**Problem A**
Translate this sentence from the xenon bulb thread into German: "My dealer mentioned that they WERE covered under free maintenance."
**Problem B**
Answer these questions using the xenon bulb thread.
(i) According to tgravo2, what did the salesman say about how long the xenon bulbs will last?
(ii) On which cars has 3seriesbimmer begun to see many first-generation xenon bulbs?
(iii) According to The HACK, within what limits must the bulbs fail to be covered?

**Text segment**
# xenon bulb replacement?



## XKxRome0ox (Mar 3, 2003)

how long do the xenon bulbs generally last?
and how much did you pay to buy new xenon bulbs?

(are xenon bulbs included in the free maintenance as well?)


----------



## tgravo2 (Dec 7, 2002)

XKxRome0ox said:


> *how long do the xenon bulbs generally last?
> and how much did you pay to buy new xenon bulbs?
> 
> (are xenon bulbs included in the free maintenance as well?) *


My salesman told me they will last much longer than the car ever would :dunno:


----------



## 3seriesbimmer (Jun 20, 2002)

I don't know if thats the truth... I am beginning to see many of the first gen xenon bulbs (VERY purple) on the Acura TL's and CL's out. SO I would assume that they do last quite a bit longer than halogens but maybe only a few years longer. My dealer mentioned that they WERE covered under free maintenance. Good thing too because those bulbs are very pricey.:thumbup:


----------



## The HACK (Dec 19, 2001)

3seriesbimmer said:


> *I don't know if thats the truth... I am beginning to see many of the first gen xenon bulbs (VERY purple) on the Acura TL's and CL's out. SO I would assume that they do last quite a bit longer than halogens but maybe only a few years longer. My dealer mentioned that they WERE covered under free maintenance. Good thing too because those bulbs are very pricey.:thumbup: *


Yeah, only if they fail within the first 3 years and 36,000 miles.

Heck, ALL of the halogen lights in my family's cars have lasted at least 5 years. My parents halogens on their Pathfinder was the OEM equipment from 11 years ago until I changed them out of pity last year to a slightly higher wattage bulb.

**Provided material**
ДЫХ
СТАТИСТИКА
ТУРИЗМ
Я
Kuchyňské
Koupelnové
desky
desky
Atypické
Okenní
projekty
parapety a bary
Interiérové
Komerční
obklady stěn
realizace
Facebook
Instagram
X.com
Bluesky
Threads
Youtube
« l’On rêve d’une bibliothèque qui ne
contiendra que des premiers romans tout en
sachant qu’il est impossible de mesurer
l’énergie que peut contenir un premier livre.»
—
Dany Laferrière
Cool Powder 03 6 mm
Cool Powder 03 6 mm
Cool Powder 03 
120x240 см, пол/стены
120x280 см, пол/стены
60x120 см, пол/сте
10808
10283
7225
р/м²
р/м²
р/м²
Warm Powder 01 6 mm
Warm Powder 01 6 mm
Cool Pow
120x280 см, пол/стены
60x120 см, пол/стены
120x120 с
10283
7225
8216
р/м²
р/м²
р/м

**Expected answer A**
Mein Händler erwähnte, dass sie sehr wohl von der kostenlosen Wartung abgedeckt WAREN.

**Expected answer B**
(i) They will last much longer than the car ever would.
(ii) The Acura TL's and CL's.
(iii) Within the first 3 years and 36,000 miles.